= Simone Gilges =

German contemporary artist (1973–2023)

Simone Gilges (1973 – 11 August 2023) was a German contemporary artist and a founding member of the Honey-Suckle Company. She was also the publisher of "Freier", a magazine focused on mental health. She lived and worked in Berlin.

==Biography==
Simone Gilges was born in Bonn, West Germany in 1973. She studied Visual Communication at UdK Berlin University of the Arts, as well as Photography/Design at FH Dortmund. Her solo work has been exhibited widely internationally, including Galerie Giti Nourbakhsch, Berlin; Foxy Production, New York; Schirn Kunsthalle, Frankfurt; CAPC, Bordeaux; CRAC Alsace, France; pret a pARTager, Dakar, Senegal a.o.; Screen and Decor, Canada; Chelsea Art Museum, New York; Studio Voltaire, London; The John Institute, Zurich; Künstlerhaus Stuttgart; 4th Berlin Biennale, Gagosian Gallery, Hinterconti, Hamburg.
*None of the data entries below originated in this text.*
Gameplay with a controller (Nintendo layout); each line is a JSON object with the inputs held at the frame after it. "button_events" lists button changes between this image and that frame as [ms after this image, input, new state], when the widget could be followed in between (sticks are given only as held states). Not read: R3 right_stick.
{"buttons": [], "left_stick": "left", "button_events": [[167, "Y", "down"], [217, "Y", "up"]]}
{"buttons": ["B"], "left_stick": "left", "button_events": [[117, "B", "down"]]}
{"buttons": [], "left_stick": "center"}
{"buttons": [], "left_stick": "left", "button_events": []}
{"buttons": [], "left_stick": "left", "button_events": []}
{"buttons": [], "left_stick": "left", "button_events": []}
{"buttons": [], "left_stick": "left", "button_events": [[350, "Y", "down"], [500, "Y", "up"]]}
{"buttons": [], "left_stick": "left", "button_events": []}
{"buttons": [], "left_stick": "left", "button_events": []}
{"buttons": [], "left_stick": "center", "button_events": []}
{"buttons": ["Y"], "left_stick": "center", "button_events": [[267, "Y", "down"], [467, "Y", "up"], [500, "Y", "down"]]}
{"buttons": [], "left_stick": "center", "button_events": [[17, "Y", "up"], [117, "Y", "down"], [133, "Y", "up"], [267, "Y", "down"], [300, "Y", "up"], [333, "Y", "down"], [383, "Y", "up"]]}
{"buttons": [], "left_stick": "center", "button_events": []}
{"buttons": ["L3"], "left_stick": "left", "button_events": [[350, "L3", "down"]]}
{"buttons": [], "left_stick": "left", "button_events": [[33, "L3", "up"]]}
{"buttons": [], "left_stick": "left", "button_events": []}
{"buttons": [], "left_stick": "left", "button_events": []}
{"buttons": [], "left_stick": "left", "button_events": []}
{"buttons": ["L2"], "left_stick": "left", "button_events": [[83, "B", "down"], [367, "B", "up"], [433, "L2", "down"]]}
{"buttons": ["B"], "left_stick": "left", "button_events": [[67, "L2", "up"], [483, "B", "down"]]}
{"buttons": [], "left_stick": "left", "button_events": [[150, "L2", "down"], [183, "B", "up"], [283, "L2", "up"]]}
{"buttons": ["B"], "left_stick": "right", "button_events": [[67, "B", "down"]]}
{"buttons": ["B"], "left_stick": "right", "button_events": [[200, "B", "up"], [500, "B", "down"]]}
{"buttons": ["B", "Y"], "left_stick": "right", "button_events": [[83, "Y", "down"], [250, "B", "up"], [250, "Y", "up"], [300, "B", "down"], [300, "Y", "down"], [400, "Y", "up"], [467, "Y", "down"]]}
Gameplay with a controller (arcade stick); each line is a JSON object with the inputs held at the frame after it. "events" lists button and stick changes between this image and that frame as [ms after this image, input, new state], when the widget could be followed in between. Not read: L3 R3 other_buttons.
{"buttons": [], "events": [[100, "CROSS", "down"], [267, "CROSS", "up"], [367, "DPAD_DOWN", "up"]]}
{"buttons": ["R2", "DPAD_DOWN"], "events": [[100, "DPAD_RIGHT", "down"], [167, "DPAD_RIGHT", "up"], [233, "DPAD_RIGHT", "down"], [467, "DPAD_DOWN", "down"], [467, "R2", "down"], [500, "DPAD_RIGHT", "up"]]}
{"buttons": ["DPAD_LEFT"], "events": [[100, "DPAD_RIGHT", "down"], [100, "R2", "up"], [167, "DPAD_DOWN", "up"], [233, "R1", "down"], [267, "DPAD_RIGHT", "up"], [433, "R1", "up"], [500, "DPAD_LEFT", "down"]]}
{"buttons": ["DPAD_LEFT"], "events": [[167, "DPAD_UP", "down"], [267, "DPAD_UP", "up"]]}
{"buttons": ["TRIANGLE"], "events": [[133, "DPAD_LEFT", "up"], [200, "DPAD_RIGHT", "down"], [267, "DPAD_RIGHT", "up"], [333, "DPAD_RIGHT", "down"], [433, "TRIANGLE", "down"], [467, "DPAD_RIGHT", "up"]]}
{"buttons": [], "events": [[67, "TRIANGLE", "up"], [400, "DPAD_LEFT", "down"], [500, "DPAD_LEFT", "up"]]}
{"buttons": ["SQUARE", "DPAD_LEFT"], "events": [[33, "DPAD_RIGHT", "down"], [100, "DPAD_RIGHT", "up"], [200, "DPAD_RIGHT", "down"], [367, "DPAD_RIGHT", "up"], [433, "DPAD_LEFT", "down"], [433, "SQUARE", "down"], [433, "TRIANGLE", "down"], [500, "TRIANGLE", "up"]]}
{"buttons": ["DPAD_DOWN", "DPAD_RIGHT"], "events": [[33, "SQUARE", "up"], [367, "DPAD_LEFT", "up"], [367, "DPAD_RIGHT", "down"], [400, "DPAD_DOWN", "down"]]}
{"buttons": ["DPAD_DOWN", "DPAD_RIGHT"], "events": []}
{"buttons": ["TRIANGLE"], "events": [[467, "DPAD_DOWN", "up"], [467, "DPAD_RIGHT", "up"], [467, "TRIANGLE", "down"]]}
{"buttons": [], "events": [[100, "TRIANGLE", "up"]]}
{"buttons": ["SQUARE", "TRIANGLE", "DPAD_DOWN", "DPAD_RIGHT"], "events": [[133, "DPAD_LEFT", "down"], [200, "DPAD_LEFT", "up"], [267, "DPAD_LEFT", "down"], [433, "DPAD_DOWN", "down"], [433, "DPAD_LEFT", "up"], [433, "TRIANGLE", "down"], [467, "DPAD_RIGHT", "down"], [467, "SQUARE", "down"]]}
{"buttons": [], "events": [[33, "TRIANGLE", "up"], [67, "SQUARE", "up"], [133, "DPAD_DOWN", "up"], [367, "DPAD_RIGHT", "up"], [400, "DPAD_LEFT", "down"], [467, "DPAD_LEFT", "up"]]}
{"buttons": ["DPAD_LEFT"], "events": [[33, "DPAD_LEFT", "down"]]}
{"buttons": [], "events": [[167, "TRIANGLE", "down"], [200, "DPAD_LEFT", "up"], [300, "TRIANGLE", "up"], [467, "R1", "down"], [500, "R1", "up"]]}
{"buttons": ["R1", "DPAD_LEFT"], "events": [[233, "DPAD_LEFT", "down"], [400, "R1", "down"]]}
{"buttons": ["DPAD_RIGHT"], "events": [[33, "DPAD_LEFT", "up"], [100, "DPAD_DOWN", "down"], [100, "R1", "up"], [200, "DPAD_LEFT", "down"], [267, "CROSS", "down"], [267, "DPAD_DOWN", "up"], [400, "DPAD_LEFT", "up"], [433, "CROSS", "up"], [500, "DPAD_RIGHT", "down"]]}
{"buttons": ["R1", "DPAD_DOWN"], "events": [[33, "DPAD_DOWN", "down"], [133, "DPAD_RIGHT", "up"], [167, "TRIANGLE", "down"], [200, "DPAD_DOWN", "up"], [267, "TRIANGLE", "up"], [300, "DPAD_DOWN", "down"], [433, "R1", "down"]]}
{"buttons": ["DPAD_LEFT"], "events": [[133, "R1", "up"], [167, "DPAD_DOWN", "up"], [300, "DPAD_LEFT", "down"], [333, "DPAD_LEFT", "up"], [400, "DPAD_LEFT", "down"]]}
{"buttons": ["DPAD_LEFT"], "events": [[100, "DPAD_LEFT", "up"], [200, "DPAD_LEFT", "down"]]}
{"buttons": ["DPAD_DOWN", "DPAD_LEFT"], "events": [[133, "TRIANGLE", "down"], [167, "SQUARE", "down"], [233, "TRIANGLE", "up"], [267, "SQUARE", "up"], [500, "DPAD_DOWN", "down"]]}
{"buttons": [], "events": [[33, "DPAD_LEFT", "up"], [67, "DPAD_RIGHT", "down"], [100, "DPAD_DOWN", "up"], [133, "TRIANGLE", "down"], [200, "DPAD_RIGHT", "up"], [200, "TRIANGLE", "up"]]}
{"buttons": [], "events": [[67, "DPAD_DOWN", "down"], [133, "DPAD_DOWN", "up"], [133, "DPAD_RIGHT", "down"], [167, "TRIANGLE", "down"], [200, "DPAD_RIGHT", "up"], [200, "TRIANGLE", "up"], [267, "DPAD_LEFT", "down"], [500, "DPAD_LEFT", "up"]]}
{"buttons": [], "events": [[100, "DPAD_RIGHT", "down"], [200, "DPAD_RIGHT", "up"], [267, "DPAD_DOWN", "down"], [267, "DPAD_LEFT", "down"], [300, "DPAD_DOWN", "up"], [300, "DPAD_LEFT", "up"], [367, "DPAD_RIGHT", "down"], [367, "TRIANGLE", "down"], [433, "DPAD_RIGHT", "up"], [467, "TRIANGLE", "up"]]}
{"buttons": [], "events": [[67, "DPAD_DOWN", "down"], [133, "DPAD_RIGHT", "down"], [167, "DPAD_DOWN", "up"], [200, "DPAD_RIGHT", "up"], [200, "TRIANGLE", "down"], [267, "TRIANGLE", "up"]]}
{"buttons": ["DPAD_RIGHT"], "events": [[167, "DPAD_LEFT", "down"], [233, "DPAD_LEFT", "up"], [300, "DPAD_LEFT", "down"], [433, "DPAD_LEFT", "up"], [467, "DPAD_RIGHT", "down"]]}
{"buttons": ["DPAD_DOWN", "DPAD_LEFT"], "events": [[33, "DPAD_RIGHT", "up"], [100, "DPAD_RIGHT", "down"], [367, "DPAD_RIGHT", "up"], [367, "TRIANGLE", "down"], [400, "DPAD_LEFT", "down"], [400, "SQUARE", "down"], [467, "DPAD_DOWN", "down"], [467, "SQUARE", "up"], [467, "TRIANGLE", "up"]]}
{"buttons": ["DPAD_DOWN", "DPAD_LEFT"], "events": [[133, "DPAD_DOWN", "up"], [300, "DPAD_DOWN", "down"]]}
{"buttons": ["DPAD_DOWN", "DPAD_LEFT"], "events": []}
Honey Suckle Company has been exhibited at Frankfurter Kunstverein; Kunstverein Harburger Bahnhof, Hamburg; Kunsthalle Basel; Cubitt Gallery, London; Künstlerhaus Stuttgart; Sónar Festival, Barcelona; P.S.1 Contemporary Art Center, New York; Berlin Biennale 1.

Gilges died on 11 August 2023, at the age of 50.